D'autres banques américaines ont opté pour des opérations synthétiques. L'une des premières opérations de cette année a été réalisée par Merchants Bank, un prêteur basé dans l'Indiana dont les actifs s'élèvent à 16 milliards de dollars. Les détails de sa structure permettent de mieux comprendre le fonctionnement de ces opérations.

Le 24 mars, Merchants a fixé le prix d'un billet lié au crédit d'un montant de 158,14 millions de dollars, offrant une protection de crédit sur certaines hypothèques commerciales, y compris des prêts à des établissements de soins infirmiers et d'aide à la vie autonome, selon les termes de l'opération. La transaction a libéré le capital de Merchant, ce qui lui a permis de l'utiliser pour accorder de nouveaux prêts.

Dans le cadre de l'opération, la banque absorberait le premier 1 % des pertes sur le portefeuille, tandis que les 14 % suivants seraient absorbés par les investisseurs, selon les termes de l'accord. Cela signifie que Merchants a vendu la tranche la plus risquée du portefeuille de prêts, maximisant ainsi l'allègement de capital qu'elle pourrait obtenir.

Les investisseurs ont déposé des liquidités sur un compte de garantie pour protéger la Merchants Bank, comme l'indique la feuille de modalités.

Merchants n'a pas répondu aux demandes de commentaires.

Le mois dernier, JPMorgan a réalisé l'une des plus grandes transactions de ce type.
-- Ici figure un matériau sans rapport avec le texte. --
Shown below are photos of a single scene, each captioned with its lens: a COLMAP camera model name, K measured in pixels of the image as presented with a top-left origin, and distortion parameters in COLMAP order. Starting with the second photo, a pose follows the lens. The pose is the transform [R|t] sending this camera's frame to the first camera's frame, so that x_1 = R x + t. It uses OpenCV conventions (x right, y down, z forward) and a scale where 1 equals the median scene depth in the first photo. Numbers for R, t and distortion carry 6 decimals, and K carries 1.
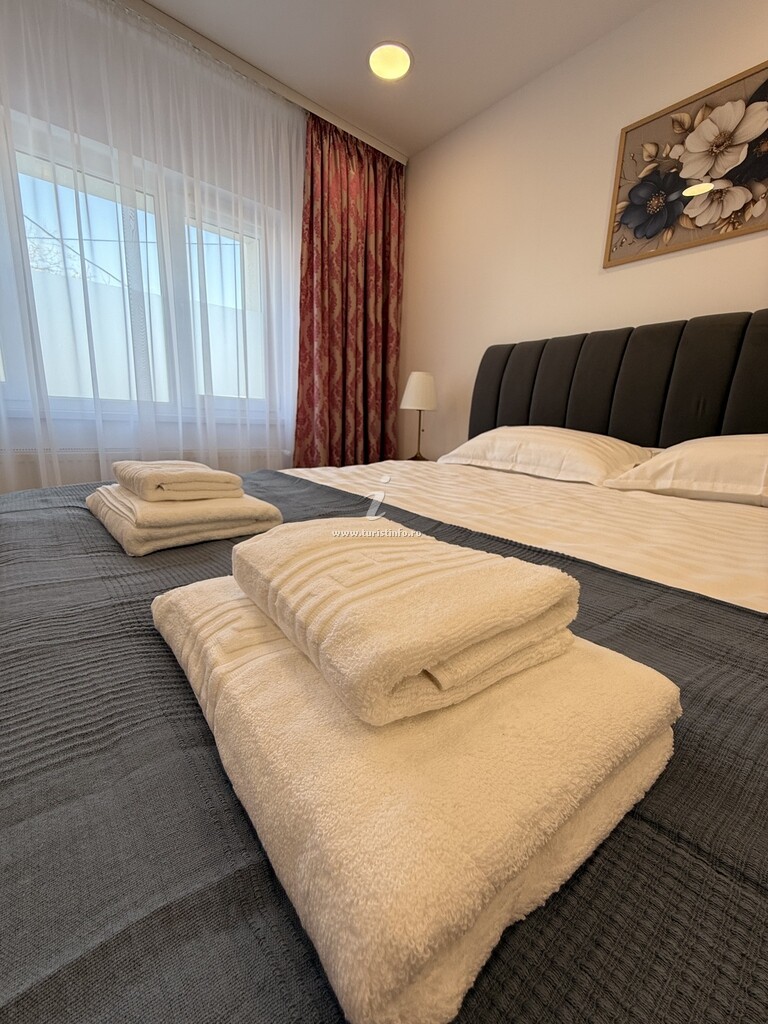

Elle a placé des obligations synthétiques liées au crédit pour un montant de 2,5 milliards de dollars auprès d'investisseurs, selon trois sources. Ces obligations faisaient référence à un ensemble de prêts hypothécaires et de prêts d'une valeur totale d'environ 20 milliards de dollars, selon les sources.

Deborah Staudinger, associée en banque et en financement de prêts chez Hogan Lovells, a déclaré que les banques envisageaient également des transactions visant à réduire le risque sur un seul prêt ou sur un portefeuille en achetant une assurance.

Ces transactions, qui n'ont pas encore eu lieu, peuvent être garanties par des liquidités ou d'autres sûretés déposées par un ou plusieurs assureurs. Selon M. Staudinger, il n'a pas encore été vérifié si les régulateurs américains autoriseront de telles opérations d'assurance à bénéficier d'un allègement des fonds propres.